E. coli LacY symporter uses a proton gradient across the plasma membrane to drive accumulation of lactose (Fig. 9-3A). The proton gradient is created by the respiratory chain under aerobic conditions or by the F-type ATPase pump under anaerobic conditions (see Fig. 8-5). Protons move down their concentration gradient as lactose moves up its concentration gradient into the cell. Mutations in LacY can cause internal leaks that uncouple sugar transport from proton movements. Vertebrate SGLT1 symporter carries out a comparable reaction for intestinal epithelial cells using the Na+ gradient to take up glucose from the lumen of the gut (see Fig. 11-2).

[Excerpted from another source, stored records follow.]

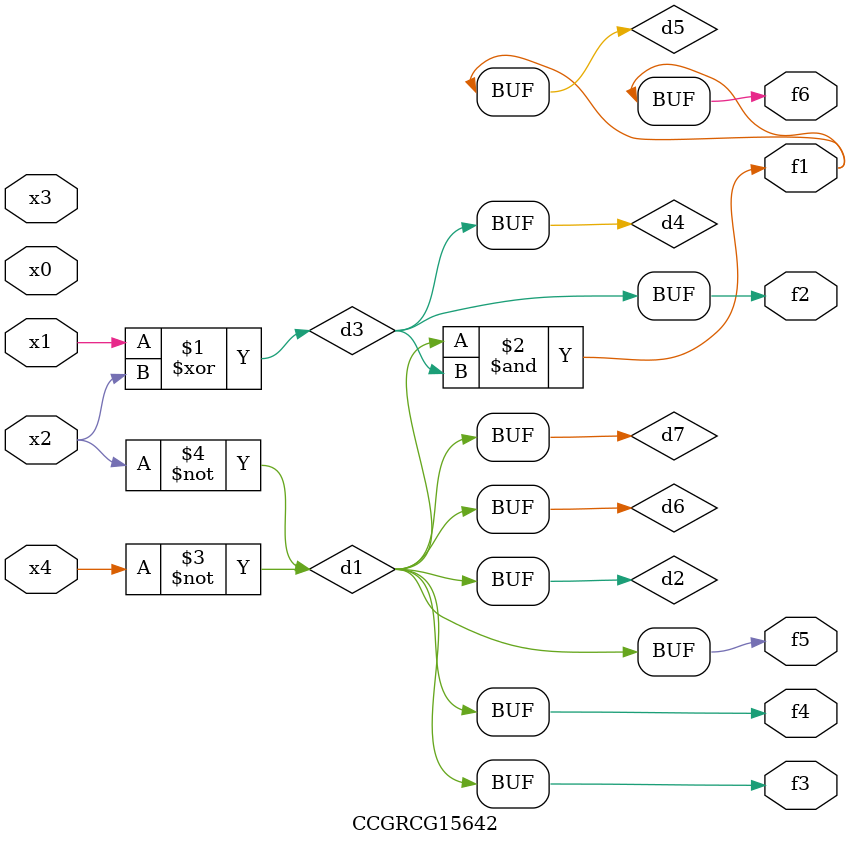
<source format=v>
module CCGRCG15642(
	input x0, x1, x2, x3, x4,
	output f1, f2, f3, f4, f5, f6
);

	wire d1, d2, d3, d4, d5, d6, d7;

	not (d1, x4);
	not (d2, x2);
	xor (d3, x1, x2);
	buf (d4, d3);
	and (d5, d1, d3);
	buf (d6, d1, d2);
	buf (d7, d2);
	assign f1 = d5;
	assign f2 = d4;
	assign f3 = d7;
	assign f4 = d7;
	assign f5 = d7;
	assign f6 = d5;
endmodule

</source>
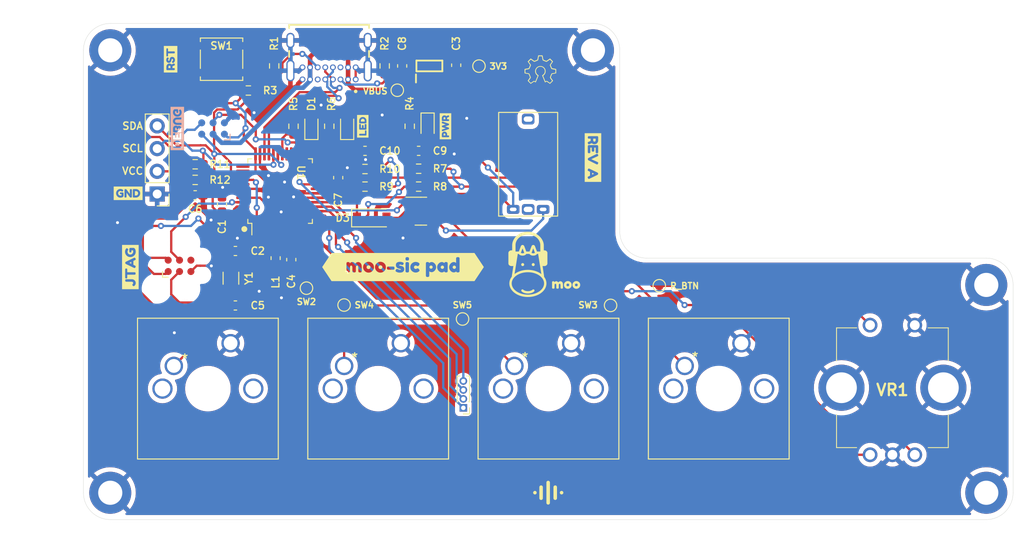
<source format=kicad_pcb>
(kicad_pcb (version 20221018) (generator pcbnew)

  (general
    (thickness 1.6)
  )

  (paper "A4")
  (layers
    (0 "F.Cu" signal)
    (31 "B.Cu" signal)
    (34 "B.Paste" user)
    (35 "F.Paste" user)
    (36 "B.SilkS" user "B.Silkscreen")
    (37 "F.SilkS" user "F.Silkscreen")
    (38 "B.Mask" user)
    (39 "F.Mask" user)
    (40 "Dwgs.User" user "User.Drawings")
    (41 "Cmts.User" user "User.Comments")
    (42 "Eco1.User" user "User.Eco1")
    (43 "Eco2.User" user "User.Eco2")
    (44 "Edge.Cuts" user)
    (45 "Margin" user)
    (46 "B.CrtYd" user "B.Courtyard")
    (47 "F.CrtYd" user "F.Courtyard")
    (49 "F.Fab" user)
  )

  (setup
    (stackup
      (layer "F.SilkS" (type "Top Silk Screen"))
      (layer "F.Paste" (type "Top Solder Paste"))
      (layer "F.Mask" (type "Top Solder Mask") (thickness 0.01))
      (layer "F.Cu" (type "copper") (thickness 0.035))
      (layer "dielectric 1" (type "core") (thickness 1.51) (material "FR4") (epsilon_r 4.5) (loss_tangent 0.02))
      (layer "B.Cu" (type "copper") (thickness 0.035))
      (layer "B.Mask" (type "Bottom Solder Mask") (thickness 0.01))
      (layer "B.Paste" (type "Bottom Solder Paste"))
      (layer "B.SilkS" (type "Bottom Silk Screen"))
      (copper_finish "None")
      (dielectric_constraints no)
    )
    (pad_to_mask_clearance 0)
    (pcbplotparams
      (layerselection 0x00010fc_ffffffff)
      (plot_on_all_layers_selection 0x0000000_00000000)
      (disableapertmacros false)
      (usegerberextensions true)
      (usegerberattributes false)
      (usegerberadvancedattributes false)
      (creategerberjobfile false)
      (dashed_line_dash_ratio 12.000000)
      (dashed_line_gap_ratio 3.000000)
      (svgprecision 6)
      (plotframeref false)
      (viasonmask false)
      (mode 1)
      (useauxorigin false)
      (hpglpennumber 1)
      (hpglpenspeed 20)
      (hpglpendiameter 15.000000)
      (dxfpolygonmode true)
      (dxfimperialunits true)
      (dxfusepcbnewfont true)
      (psnegative false)
      (psa4output false)
      (plotreference true)
      (plotvalue false)
      (plotinvisibletext false)
      (sketchpadsonfab false)
      (subtractmaskfromsilk true)
      (outputformat 1)
      (mirror false)
      (drillshape 0)
      (scaleselection 1)
      (outputdirectory "/Users/anupsathya/Downloads/AnupSathya/")
    )
  )

  (net 0 "")
  (net 1 "Net-(C1-Pad1)")
  (net 2 "GND")
  (net 3 "/VDDANA")
  (net 4 "+3V3")
  (net 5 "/XC1")
  (net 6 "/XC2")
  (net 7 "VBUS")
  (net 8 "Net-(D1-Pad2)")
  (net 9 "Net-(D3-Pad2)")
  (net 10 "/LED1")
  (net 11 "unconnected-(U1-Pad4)")
  (net 12 "unconnected-(U1-Pad7)")
  (net 13 "unconnected-(U1-Pad8)")
  (net 14 "Net-(J1-PadA5)")
  (net 15 "/SWD")
  (net 16 "/SWC")
  (net 17 "unconnected-(J1-PadA8)")
  (net 18 "/D+")
  (net 19 "/D-")
  (net 20 "Net-(J1-PadB5)")
  (net 21 "unconnected-(J1-PadB8)")
  (net 22 "Net-(D2-Pad2)")
  (net 23 "Net-(R10-Pad1)")
  (net 24 "unconnected-(U1-Pad37)")
  (net 25 "unconnected-(U1-Pad38)")
  (net 26 "unconnected-(U1-Pad39)")
  (net 27 "unconnected-(U1-Pad41)")
  (net 28 "unconnected-(U1-Pad47)")
  (net 29 "unconnected-(U1-Pad48)")
  (net 30 "unconnected-(J2-Pad6)")
  (net 31 "/~{RST}")
  (net 32 "unconnected-(U1-Pad3)")
  (net 33 "/R_A")
  (net 34 "/R_B")
  (net 35 "Net-(D4-Pad2)")
  (net 36 "/SCL")
  (net 37 "/SDA")
  (net 38 "/V_MOT")
  (net 39 "/LED")
  (net 40 "/SW2")
  (net 41 "/SW3")
  (net 42 "/SW4")
  (net 43 "unconnected-(PS1-Pad4)")
  (net 44 "/SW5")
  (net 45 "/R_BTN")
  (net 46 "unconnected-(U1-Pad24)")
  (net 47 "unconnected-(U1-Pad23)")
  (net 48 "unconnected-(M1-PadX)")
  (net 49 "unconnected-(U1-Pad25)")
  (net 50 "unconnected-(U1-Pad27)")
  (net 51 "/EXP1")
  (net 52 "/EXP2")
  (net 53 "/EXP3")
  (net 54 "/EXP4")
  (net 55 "unconnected-(U1-Pad28)")
  (net 56 "Net-(R7-Pad2)")
  (net 57 "unconnected-(U1-Pad29)")
  (net 58 "unconnected-(M1-PadY)")

  (footprint "TestPoint:TestPoint_Pad_D1.0mm" (layer "F.Cu") (at 129.91 100.75))

  (footprint "MX1A-E1NW:MX1A-E1NW" (layer "F.Cu") (at 110.863 107.56))

  (footprint "LED_SMD:LED_0603_1608Metric" (layer "F.Cu") (at 139.25 80.75 -90))

  (footprint "Resistor_SMD:R_0603_1608Metric_Pad0.98x0.95mm_HandSolder" (layer "F.Cu") (at 124.25 80.75 90))

  (footprint "Package_TO_SOT_SMD:SOT-23" (layer "F.Cu") (at 138.5 90.25))

  (footprint "Capacitor_SMD:C_0603_1608Metric_Pad1.08x0.95mm_HandSolder" (layer "F.Cu") (at 113.25 88.468))

  (footprint "Package_QFP:TQFP-48_7x7mm_P0.5mm" (layer "F.Cu") (at 122.75 88 90))

  (footprint "Inductor_SMD:L_0603_1608Metric" (layer "F.Cu") (at 122.25 95.5 90))

  (footprint "LED_SMD:LED_0603_1608Metric" (layer "F.Cu") (at 130.25 80.75 90))

  (footprint "Resistor_SMD:R_0603_1608Metric_Pad0.98x0.95mm_HandSolder" (layer "F.Cu") (at 113.25 85))

  (footprint "LED_SMD:LED_0603_1608Metric" (layer "F.Cu") (at 126.25 80.75 90))

  (footprint "Capacitor_SMD:C_0603_1608Metric_Pad1.08x0.95mm_HandSolder" (layer "F.Cu") (at 117.75 100.798))

  (footprint "Capacitor_SMD:C_0603_1608Metric_Pad1.08x0.95mm_HandSolder" (layer "F.Cu") (at 129.25 86.5 90))

  (footprint "Resistor_SMD:R_0603_1608Metric_Pad0.98x0.95mm_HandSolder" (layer "F.Cu") (at 132.25 85.532 180))

  (footprint "Capacitor_SMD:C_0603_1608Metric_Pad1.08x0.95mm_HandSolder" (layer "F.Cu") (at 124 95.67 -90))

  (footprint "MX1A-E1NW:MX1A-E1NW" (layer "F.Cu") (at 168.013 107.56))

  (footprint "TestPoint:TestPoint_Pad_D1.0mm" (layer "F.Cu") (at 165.17 98.59))

  (footprint "kibuzzard-63E48CAF" (layer "F.Cu") (at 141.25 80.75 90))

  (footprint "Connector_PinHeader_2.54mm:PinHeader_1x04_P2.54mm_Vertical" (layer "F.Cu") (at 109 88.33 180))

  (footprint "Capacitor_SMD:C_0603_1608Metric_Pad1.08x0.95mm_HandSolder" (layer "F.Cu") (at 132.25 83.5))

  (footprint "Resistor_SMD:R_0603_1608Metric_Pad0.98x0.95mm_HandSolder" (layer "F.Cu") (at 137.25 80.75 -90))

  (footprint "TestPoint:TestPoint_Pad_D1.0mm" (layer "F.Cu") (at 159.72 100.79))

  (footprint "Resistor_SMD:R_0603_1608Metric_Pad0.98x0.95mm_HandSolder" (layer "F.Cu") (at 113.25 86.75))

  (footprint "Resistor_SMD:R_0603_1608Metric_Pad0.98x0.95mm_HandSolder" (layer "F.Cu") (at 122.089 74 90))

  (footprint "TestPoint:TestPoint_Pad_D1.0mm" (layer "F.Cu") (at 125.7 98.86))

  (footprint "SeeedStudio_VibMotor:SeeedStudio_VibMotor" (layer "F.Cu") (at 150.5 90.05))

  (footprint "Capacitor_SMD:C_0603_1608Metric_Pad1.08x0.95mm_HandSolder" (layer "F.Cu") (at 142.45 73.92 90))

  (footprint "kibuzzard-63E52F06" (layer "F.Cu") (at 106 96.5 90))

  (footprint "kibuzzard-63E48A56" (layer "F.Cu") (at 136.5 96.5))

  (footprint "Resistor_SMD:R_0603_1608Metric_Pad0.98x0.95mm_HandSolder" (layer "F.Cu") (at 138.25 85.5))

  (footprint "Capacitor_SMD:C_0603_1608Metric_Pad1.08x0.95mm_HandSolder" (layer "F.Cu") (at 136.406 74 90))

  (footprint "kibuzzard-63E52EE2" (layer "F.Cu") (at 157.75 84.25 -90))

  (footprint "MountingHole:MountingHole_2.7mm_M2.5_DIN965_Pad" (layer "F.Cu") (at 157.75 72.25))

  (footprint "Resistor_SMD:R_0603_1608Metric_Pad0.98x0.95mm_HandSolder" (layer "F.Cu") (at 128.25 80.75 90))

  (footprint "PEC11R-4220F-S0024:PEC11R4220FS0024" (layer "F.Cu") (at 188.75 103))

  (footprint "Capacitor_SMD:C_0603_1608Metric_Pad1.08x0.95mm_HandSolder" (layer "F.Cu") (at 116.25 89.5 90))

  (footprint "MX1A-E1NW:MX1A-E1NW" (layer "F.Cu") (at 129.913 107.56))

  (footprint "MountingHole:MountingHole_2.7mm_M2.5_DIN965_Pad" (layer "F.Cu") (at 201.75 121.75))

  (footprint "Capacitor_SMD:C_0603_1608Metric_Pad1.08x0.95mm_HandSolder" (layer "F.Cu") (at 138.25 83.5))

  (footprint "Button_Switch_SMD:SW_SPST_TL3305A" (layer "F.Cu") (at 116.2 73.25 180))

  (footprint "hcipcb23:GCT_USB4085-GF-A" (layer "F.Cu") (at 128.23 71.15 180))

  (footprint "kibuzzard-63E579BA" (layer "F.Cu") (at 154.75 98.5))

  (footprint "Resistor_SMD:R_0603_1608Metric_Pad0.98x0.95mm_HandSolder" (layer "F.Cu") (at 132.25 87.5))

  (footprint "Resistor_SMD:R_0603_1608Metric_Pad0.98x0.95mm_HandSolder" (layer "F.Cu") (at 134.45 74 90))

  (footprint "MountingHole:MountingHole_2.7mm_M2.5_DIN965_Pad" (layer "F.Cu") (at 103.75 72.25))

  (footprint "Resistor_SMD:R_0603_1608Metric_Pad0.98x0.95mm_HandSolder" (layer "F.Cu") (at 138.25 87.5))

  (footprint "Diode_SMD:D_SOD-123" (layer "F.Cu")
    (tstamp b1ac56c6-ca3e-48ac-9d8b-7f6890d83968)
    (at 133 91)
    (descr "SOD-123")
    (tags "SOD-123")
    (property "Sheetfile" "musicPad.kicad_sch")
    (property "Sheetname" "")
    (path "/3c641e5f-1983-4f59-8dcc-bd94698cc128")
    (attr smd)
    (fp_text reference "D3" (at -3.25 0) (layer "F.SilkS")
        (effects (font (size 0.8128 0.8128) (thickness 0.15)))
      (tstamp 930d48ce-e385-4280-be40-12ff7edf8b85)
    )
    (fp_text value "1N4148W" (at 0 2.1) (layer "F.Fab")
        (effects (font (size 1 1) (thickness 0.15)))
      (tstamp 184afa7e-8893-4d84-b968-507ab1ac2813)
    )
    (fp_text user "${REFERENCE}" (at 0 -2) (layer "F.Fab")
        (effects (font (size 1 1) (thickness 0.15)))
      (tstamp 2d13b247-2190-43eb-8458-357b5c8ad193)
    )
    (fp_line (start -2.25 -1) (end -2.25 1)
      (stroke (width 0.12) (type solid)) (layer "F.SilkS") (tstamp 660ee61c-3f32-4a5a-834a-c0ac6c4cab48))
    (fp_line (start -2.25 -1) (end 1.65 -1)
      (stroke (width 0.12) (type solid)) (layer "F.SilkS") (tstamp b2a8765a-f027-4c45-8fdc-55a136ac134a))
    (fp_line (start -2.25 1) (end 1.65 1)
      (stroke (width 0.12) (type solid)) (layer "F.SilkS") (tstamp f60def21-ce8d-4e15-9f32-5056c420b89b))
    (fp_line (start -2.35 -1.15) (end -2.35 1.15)
      (stroke (width 0.05) (type solid)) (layer "F.CrtYd") (tstamp d8466329-d052-49a0-818b-7cf7d07aa305))
    (fp_line (start -2.35 -1.15) (end 2.35 -1.15)
      (stroke (width 0.05) (type solid)) (layer "F.CrtYd") (tstamp 6429904e-f863-498f-902f-6786d7d58dc4))
    (fp_line (start 2.35 -1.15) (end 2.35 1.15)
      (stroke (width 0.05) (type solid)) (layer "F.CrtYd") (tstamp cffc40dc-e8ea-433f-92e5-39e0dff6161a))
    (fp_line (start 2.35 1.15) (end -2.35 1.15)
      (stroke (width 0.05) (type solid)) (layer "F.CrtYd") (tstamp 18123485-ef25-4532-95ce-6036c7dcfb66))
    (fp_line (start -1.4 -0.9) (end 1.4 -0.9)
      (stroke (width 0.1) (type solid)) (layer "F.Fab") (tstamp c262f7ef-cd7b-44db-ad5e-358e89ca5d23))
    (fp_line (start -1.4 0.9) (end -1.4 -0.9)
      (stroke (width 0.1) (type solid)) (layer "F.Fab") (tstamp 204d26e6-019b-4cce-80bb-d25dc93ea221))
    (fp_line (start -0.75 0) (end -0.35 0)
      (stroke (width 0.1) (type solid)) (layer "F.Fab") (tstamp 26f58bd3-d517-4a81-8b19-0b3e52ac37a8))
    (fp_line (start -0.35 0) (end -0.35 -0.55)
      (stroke (width 0.1) (type solid)) (layer "F.Fab") (tstamp 6f78fef1-1a87-45ee-b3d6-0c213f239bd3))
    (fp_line (start -0.35 0) (end -0.35 0.55)
      (stroke (width 0.1) (type solid)) (layer "F.Fab") (tstamp 674cea52-ac0c-459d-be62-e7d4948dd8d7))
    (fp_line (start -0.35 0) (end 0.25 -0.4)
      (stroke (width 0.1) (type solid)) (layer "F.Fab") (tstamp c769ed53-a016-4478-9a9e-557c347ebc04))
    (fp_line (start 0.25 -0.4) (end 0.25 0.4)
      (stroke (width 0.1) (type solid)) (layer "F.Fab") (tstamp 7f078749-66d3-4994-b83b-87d0a9d20a12))
    (fp_line (start 0.25 0) (end 0.75 0)
      (stroke (width 0.1) (type solid)) (layer "F.Fab") (tstamp 854df137-2096-419b-993b-cfe7d0119b70))
    (fp_line (start 0.25 0.4) (end -0.35 0)
      (stroke (width 0.1) (type solid)) (layer "F.Fab") (tstamp 3c6d5f27-4d49-48db-af3b-13b3dd4b47a6))
    (fp_line (start 1.4 -0.9) (end 1.4 0.9)
      (stroke (width 0.1) (type solid)) (layer "F.Fab") (tstamp 545a59f6-730b-455d-af84-1370c7f64db7))
    (fp_line (start 1.4 0.9) (end -1.4 0.9)
      (stroke (width 0.1) (type solid)) (layer "F.Fab") (tstamp 1b2ea267-b441-44f8-9531-3e3f44d99c7b))
    (pad "1" smd rect (at -1.65 0) (size 0.9 1.2) (layers "F.Cu" "F.Paste" "F.Mask")
      (net 4 "+3V3") (pinfunction "K") (pintype "passive") (tstamp bb77b1ac-98db-49a2-b783-e5d3ef271080))
    (pad "2" smd rect (at 1.65 0) (size 0.9 1.2) (layers "F.Cu" "F.Paste" "F.Mask")
      (net 9 "Net-(D3-Pad2)") (pinfunction "A") (pintype "passive") (tstamp 19
... [793439 chars truncated]
</source>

Two key experiments (Fig. 9-6) established the symporter concept. The first demonstrated that extracellular Na+ was required for intestinal cells with the SGLT1 transporter to accumulate δ−glucose against a concentration gradient. This experiment left open the possibility that Na+ simply activates the carrier in some way without being used directly to drive glucose accumulation. Second, an experiment with LacY demonstrated that sugar and cation move across the membrane together. Not only was a proton gradient required for sugar transport but also a high concentration of another sugar (a nonmetabolizable lactose analog) in the medium could drive H+ into the cell along with the sugar. Additional experiments confirmed that the stoichiometry of the reaction was one lactose transported in for every H+ transported in. (Because this transport reaction is not electrically neutral, the membrane potential is a factor, and another pathway must be available to balance the charge—e.g., by carrying k+ in the opposite direction.) These experiments established that both substrates move together across the membrane with a fixed stoichiometry and that a concentration gradient of either can drive the other. Parallel experiments on plasma membrane vesicles isolated from vertebrate kidney cells showed that Na+ moving inward down its electrochemical gradient can drag glucose in with it. When the Na+ concentration is equal on the two sides, the carrier facilitates the movement of glucose across the membrane but not its net accumulation.